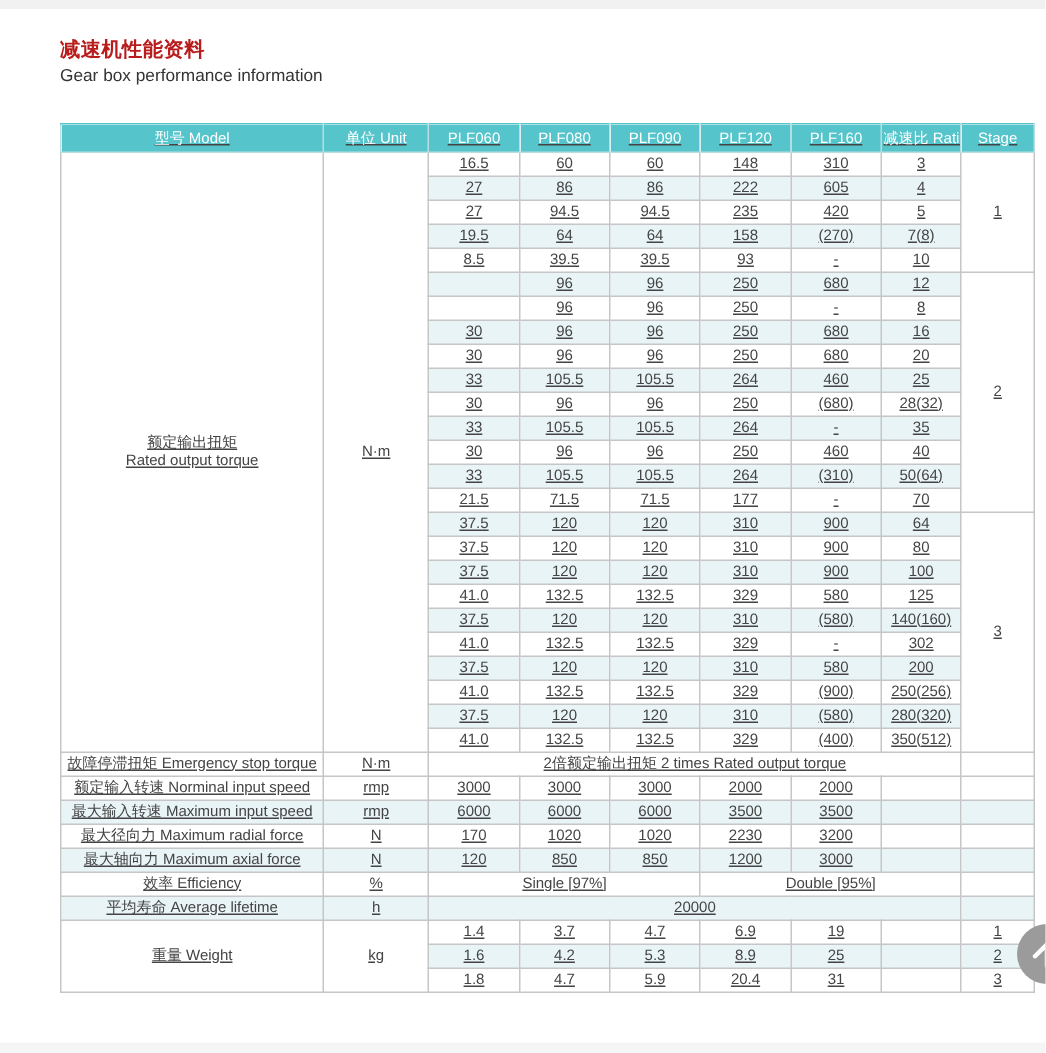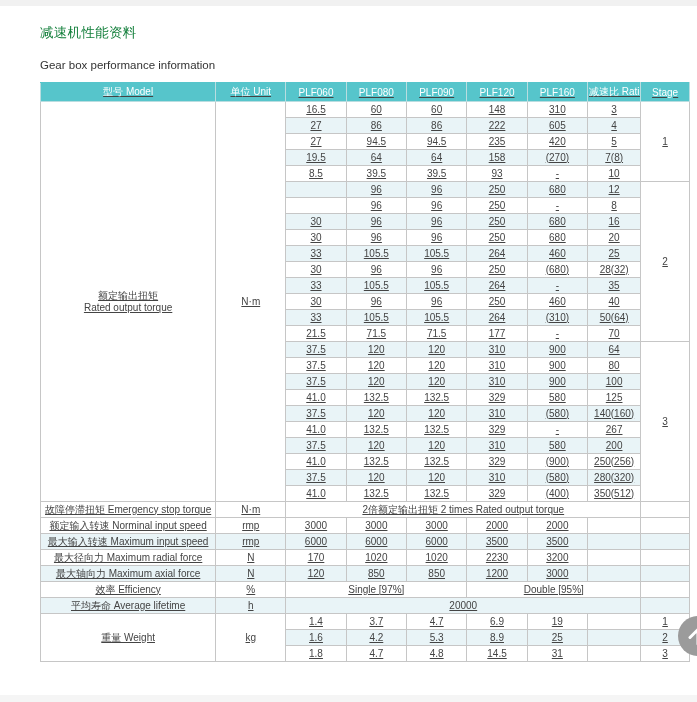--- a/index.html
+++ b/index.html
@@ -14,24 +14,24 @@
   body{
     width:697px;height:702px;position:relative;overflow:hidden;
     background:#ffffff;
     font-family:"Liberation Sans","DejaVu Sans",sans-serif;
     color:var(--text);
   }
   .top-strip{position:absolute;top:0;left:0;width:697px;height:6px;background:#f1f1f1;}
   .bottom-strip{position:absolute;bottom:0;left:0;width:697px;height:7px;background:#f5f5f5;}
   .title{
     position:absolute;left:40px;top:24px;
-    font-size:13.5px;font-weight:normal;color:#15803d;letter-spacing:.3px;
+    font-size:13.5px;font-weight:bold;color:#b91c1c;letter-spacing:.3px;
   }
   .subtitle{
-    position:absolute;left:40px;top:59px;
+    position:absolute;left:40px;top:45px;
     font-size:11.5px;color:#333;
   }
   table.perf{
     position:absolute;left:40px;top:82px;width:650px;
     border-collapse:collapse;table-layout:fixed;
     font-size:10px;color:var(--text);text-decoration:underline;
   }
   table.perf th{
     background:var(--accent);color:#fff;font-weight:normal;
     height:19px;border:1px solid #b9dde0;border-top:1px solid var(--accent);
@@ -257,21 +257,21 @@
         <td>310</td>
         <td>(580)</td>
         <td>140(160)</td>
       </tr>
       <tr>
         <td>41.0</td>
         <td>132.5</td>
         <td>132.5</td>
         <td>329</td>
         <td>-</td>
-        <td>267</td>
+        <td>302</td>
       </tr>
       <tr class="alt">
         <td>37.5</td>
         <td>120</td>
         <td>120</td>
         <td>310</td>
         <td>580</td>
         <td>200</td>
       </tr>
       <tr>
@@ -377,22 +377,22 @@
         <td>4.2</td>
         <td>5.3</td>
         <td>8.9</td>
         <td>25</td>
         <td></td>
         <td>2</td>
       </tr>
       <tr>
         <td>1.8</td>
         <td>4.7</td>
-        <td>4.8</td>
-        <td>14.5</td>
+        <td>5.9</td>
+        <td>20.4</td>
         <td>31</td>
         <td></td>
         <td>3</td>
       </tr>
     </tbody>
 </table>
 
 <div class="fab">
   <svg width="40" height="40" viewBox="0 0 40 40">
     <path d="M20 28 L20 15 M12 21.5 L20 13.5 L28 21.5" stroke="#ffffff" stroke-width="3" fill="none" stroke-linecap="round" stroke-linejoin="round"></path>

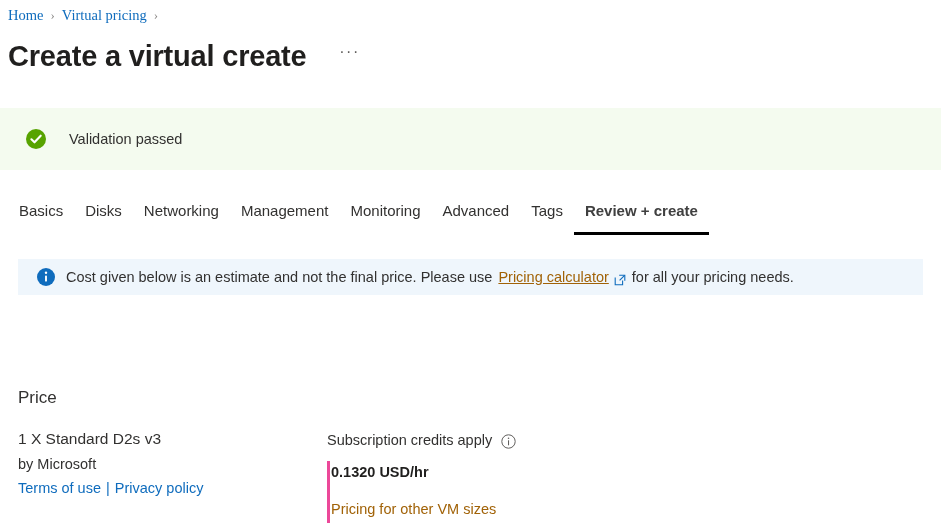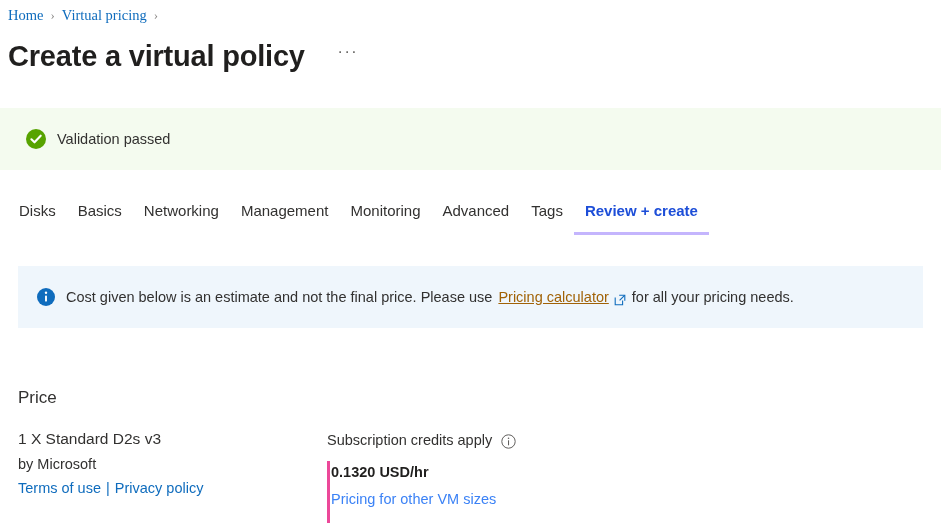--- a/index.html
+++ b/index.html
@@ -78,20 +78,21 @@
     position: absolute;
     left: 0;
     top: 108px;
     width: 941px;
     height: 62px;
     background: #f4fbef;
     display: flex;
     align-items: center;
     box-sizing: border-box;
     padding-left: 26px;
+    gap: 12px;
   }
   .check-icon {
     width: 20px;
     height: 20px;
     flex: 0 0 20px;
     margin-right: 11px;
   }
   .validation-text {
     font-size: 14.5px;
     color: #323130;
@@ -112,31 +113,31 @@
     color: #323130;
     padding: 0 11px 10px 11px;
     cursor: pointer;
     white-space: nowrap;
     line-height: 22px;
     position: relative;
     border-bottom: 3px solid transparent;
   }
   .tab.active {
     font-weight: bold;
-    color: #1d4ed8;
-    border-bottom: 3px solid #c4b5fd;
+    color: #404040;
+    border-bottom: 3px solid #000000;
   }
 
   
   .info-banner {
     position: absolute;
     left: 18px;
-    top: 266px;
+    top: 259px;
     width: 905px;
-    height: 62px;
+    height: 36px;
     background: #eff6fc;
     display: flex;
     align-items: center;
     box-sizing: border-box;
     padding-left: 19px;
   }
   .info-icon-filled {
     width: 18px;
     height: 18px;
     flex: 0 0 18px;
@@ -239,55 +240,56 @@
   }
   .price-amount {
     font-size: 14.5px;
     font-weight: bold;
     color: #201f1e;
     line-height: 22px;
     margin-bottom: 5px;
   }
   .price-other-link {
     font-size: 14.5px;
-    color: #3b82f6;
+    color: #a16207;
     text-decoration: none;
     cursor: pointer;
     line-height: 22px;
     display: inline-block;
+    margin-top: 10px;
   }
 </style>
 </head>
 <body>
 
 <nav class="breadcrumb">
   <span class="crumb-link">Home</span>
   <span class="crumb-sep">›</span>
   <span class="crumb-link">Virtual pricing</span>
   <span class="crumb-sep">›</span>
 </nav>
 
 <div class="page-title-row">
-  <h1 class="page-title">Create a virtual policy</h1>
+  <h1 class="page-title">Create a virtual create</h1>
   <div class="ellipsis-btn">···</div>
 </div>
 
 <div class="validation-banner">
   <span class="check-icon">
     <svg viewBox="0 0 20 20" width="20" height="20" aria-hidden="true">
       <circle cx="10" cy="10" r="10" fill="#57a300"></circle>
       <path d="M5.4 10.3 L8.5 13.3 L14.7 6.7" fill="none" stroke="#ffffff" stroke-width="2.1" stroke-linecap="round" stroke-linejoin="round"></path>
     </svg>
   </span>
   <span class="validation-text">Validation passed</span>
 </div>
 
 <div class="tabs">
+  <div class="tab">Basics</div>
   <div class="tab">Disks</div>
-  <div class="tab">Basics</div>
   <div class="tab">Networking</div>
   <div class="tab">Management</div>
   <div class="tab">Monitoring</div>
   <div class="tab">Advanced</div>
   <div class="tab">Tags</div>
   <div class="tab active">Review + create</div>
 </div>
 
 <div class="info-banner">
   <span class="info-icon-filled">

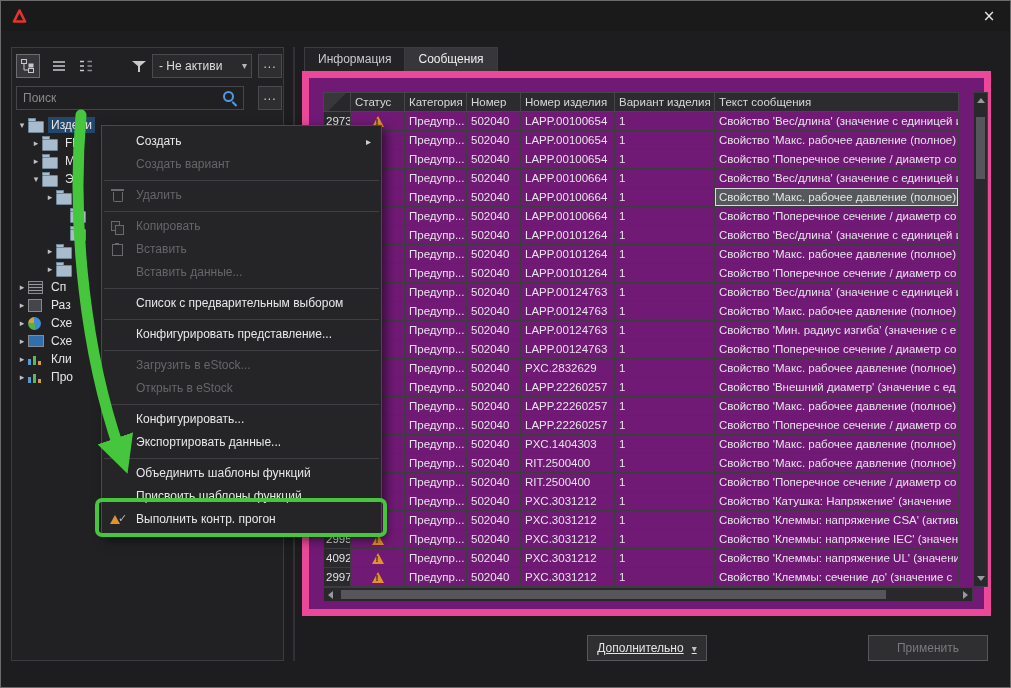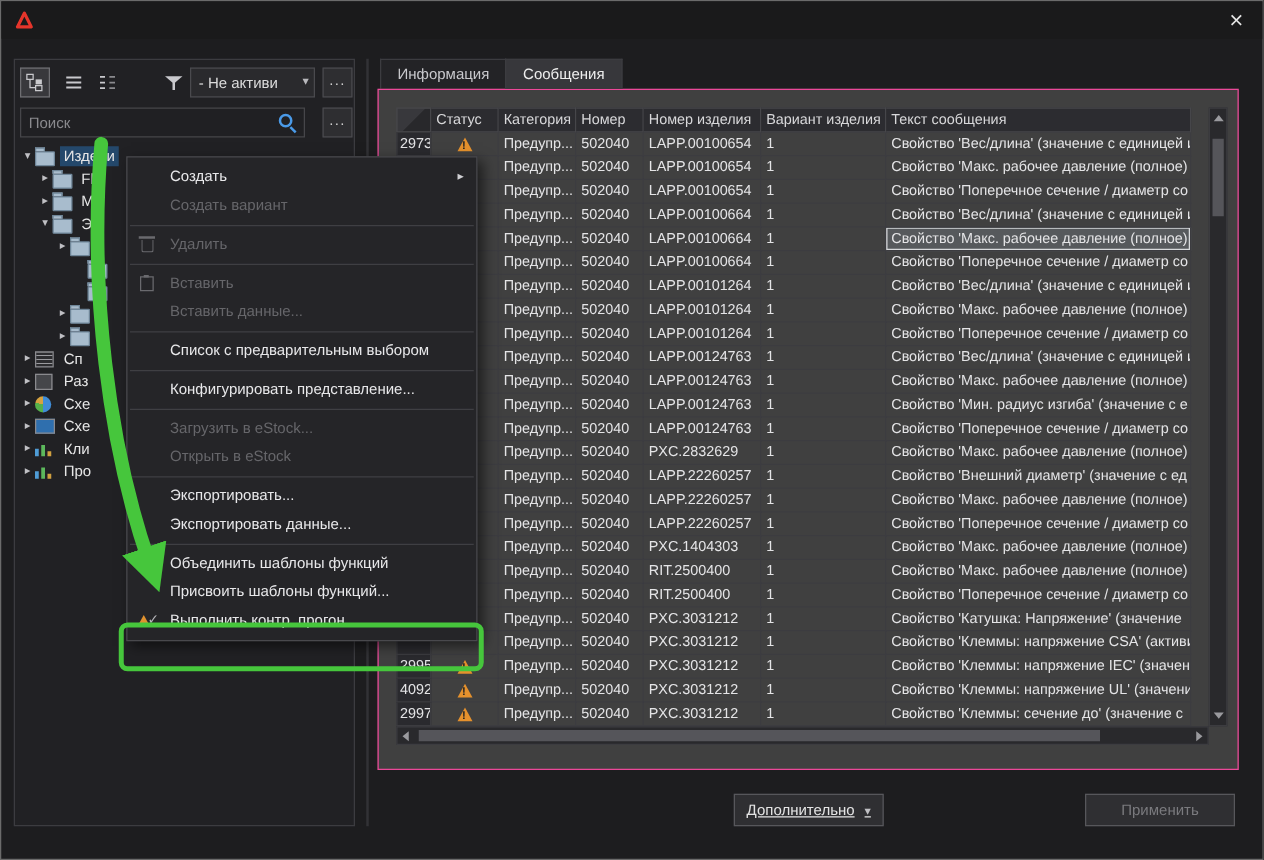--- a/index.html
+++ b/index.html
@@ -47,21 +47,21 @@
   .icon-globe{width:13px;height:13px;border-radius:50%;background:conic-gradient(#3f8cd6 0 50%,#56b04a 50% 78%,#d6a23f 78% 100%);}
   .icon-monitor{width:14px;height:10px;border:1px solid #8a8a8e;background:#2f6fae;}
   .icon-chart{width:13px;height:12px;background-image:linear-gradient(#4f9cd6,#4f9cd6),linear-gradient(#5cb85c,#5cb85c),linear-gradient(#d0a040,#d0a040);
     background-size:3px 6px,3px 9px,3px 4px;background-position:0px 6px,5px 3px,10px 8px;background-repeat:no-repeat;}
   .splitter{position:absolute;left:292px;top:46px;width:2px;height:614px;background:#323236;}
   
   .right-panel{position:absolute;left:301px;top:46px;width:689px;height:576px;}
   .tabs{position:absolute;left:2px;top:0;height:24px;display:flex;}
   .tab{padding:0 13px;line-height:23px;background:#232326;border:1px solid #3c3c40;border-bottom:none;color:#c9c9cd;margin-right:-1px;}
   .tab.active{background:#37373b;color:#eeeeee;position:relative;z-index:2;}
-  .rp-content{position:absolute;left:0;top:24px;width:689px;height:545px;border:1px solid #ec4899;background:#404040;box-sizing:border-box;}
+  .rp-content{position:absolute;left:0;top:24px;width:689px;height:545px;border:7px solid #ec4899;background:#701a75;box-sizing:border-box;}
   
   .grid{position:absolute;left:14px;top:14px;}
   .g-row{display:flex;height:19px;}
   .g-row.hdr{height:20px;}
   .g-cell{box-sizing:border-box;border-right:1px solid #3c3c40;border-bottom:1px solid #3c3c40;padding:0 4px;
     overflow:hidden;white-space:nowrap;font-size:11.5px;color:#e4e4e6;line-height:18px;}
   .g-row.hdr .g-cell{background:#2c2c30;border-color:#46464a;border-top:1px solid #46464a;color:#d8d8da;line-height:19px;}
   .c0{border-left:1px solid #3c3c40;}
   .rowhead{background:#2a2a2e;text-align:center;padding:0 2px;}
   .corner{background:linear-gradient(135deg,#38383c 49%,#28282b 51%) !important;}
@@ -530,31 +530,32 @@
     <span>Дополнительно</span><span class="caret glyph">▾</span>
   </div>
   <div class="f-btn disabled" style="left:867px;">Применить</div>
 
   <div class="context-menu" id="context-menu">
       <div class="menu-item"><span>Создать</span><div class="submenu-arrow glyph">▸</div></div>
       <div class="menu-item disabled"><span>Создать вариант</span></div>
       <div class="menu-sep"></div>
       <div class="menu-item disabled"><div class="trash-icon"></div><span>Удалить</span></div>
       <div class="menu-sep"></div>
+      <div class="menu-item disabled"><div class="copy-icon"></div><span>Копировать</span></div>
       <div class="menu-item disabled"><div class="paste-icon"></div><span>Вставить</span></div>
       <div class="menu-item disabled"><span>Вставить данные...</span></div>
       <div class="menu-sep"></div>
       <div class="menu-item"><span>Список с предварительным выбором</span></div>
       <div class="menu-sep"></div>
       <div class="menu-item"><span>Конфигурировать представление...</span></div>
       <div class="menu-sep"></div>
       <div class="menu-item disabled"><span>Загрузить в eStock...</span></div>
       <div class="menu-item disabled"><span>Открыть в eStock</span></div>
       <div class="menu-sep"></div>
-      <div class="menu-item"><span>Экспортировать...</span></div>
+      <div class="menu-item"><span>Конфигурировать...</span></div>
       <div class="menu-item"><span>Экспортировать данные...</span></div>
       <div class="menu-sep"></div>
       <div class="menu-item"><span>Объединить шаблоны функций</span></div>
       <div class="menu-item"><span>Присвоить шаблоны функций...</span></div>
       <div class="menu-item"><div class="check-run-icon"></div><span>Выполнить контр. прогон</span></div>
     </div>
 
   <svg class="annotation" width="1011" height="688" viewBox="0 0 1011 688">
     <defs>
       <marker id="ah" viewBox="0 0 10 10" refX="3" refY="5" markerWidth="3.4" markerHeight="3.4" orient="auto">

□ □ □ □

** Task requirements **
How many of the lines above contain the string "cell"? Give the number only.

** Solution to this task **
2